### Task statement:
Rewrite the data below, replacing "legend" with "key" and changing nothing else. Leave out the pictures.

### Dataset content:
++++++

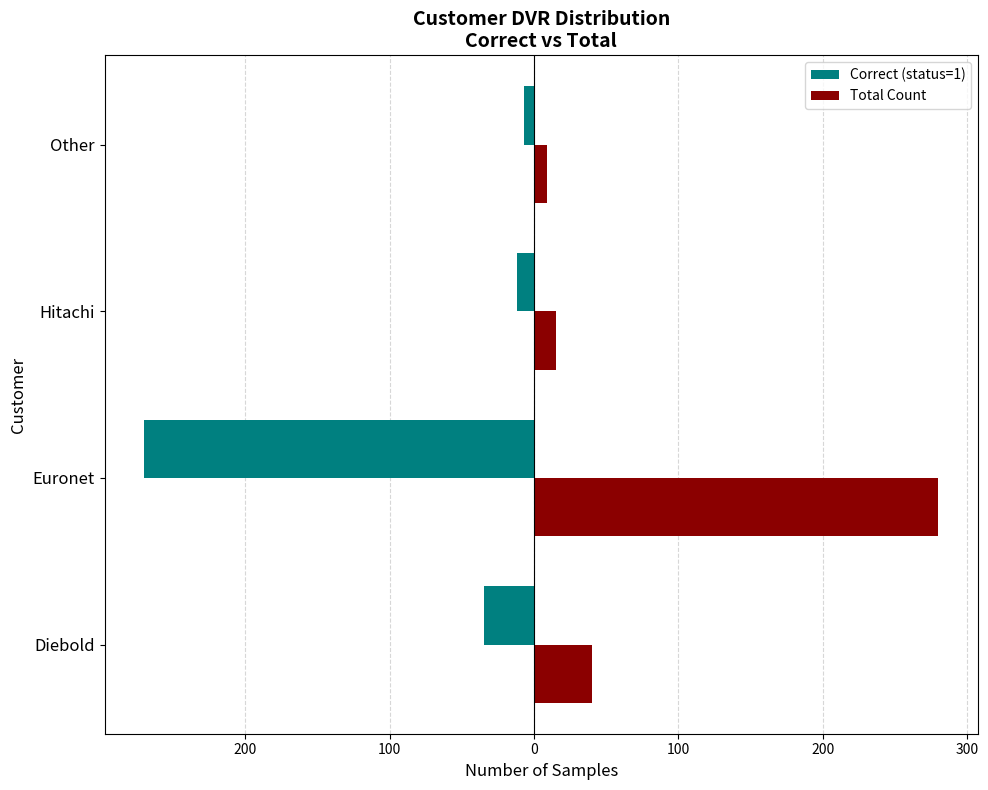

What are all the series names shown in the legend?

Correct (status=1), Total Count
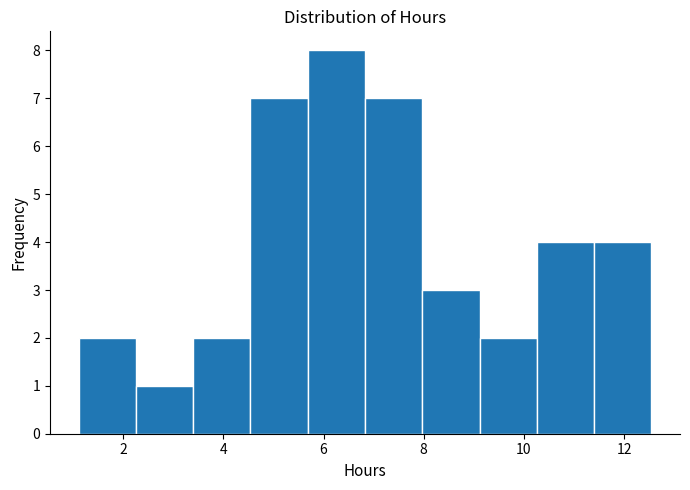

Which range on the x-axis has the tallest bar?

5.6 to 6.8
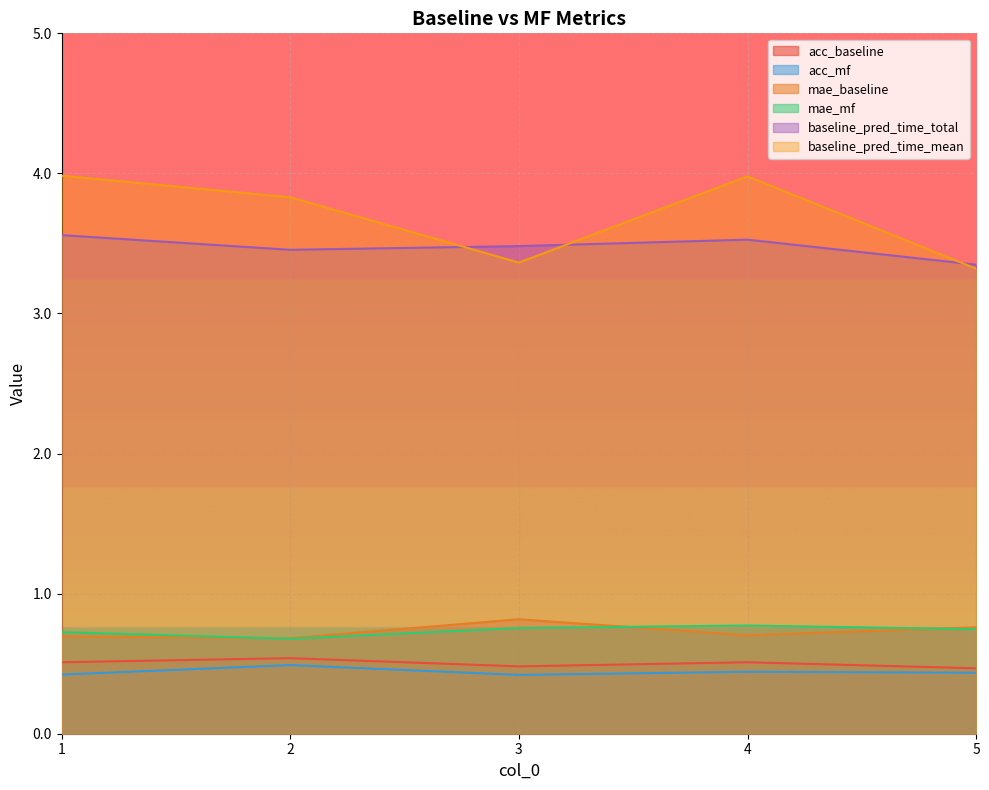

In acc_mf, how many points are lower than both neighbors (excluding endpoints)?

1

++++++

### Answer to this task:
What are all the series names shown in the key?

Correct (status=1), Total Count

Which range on the x-axis has the tallest bar?

5.6 to 6.8

In acc_mf, how many points are lower than both neighbors (excluding endpoints)?

1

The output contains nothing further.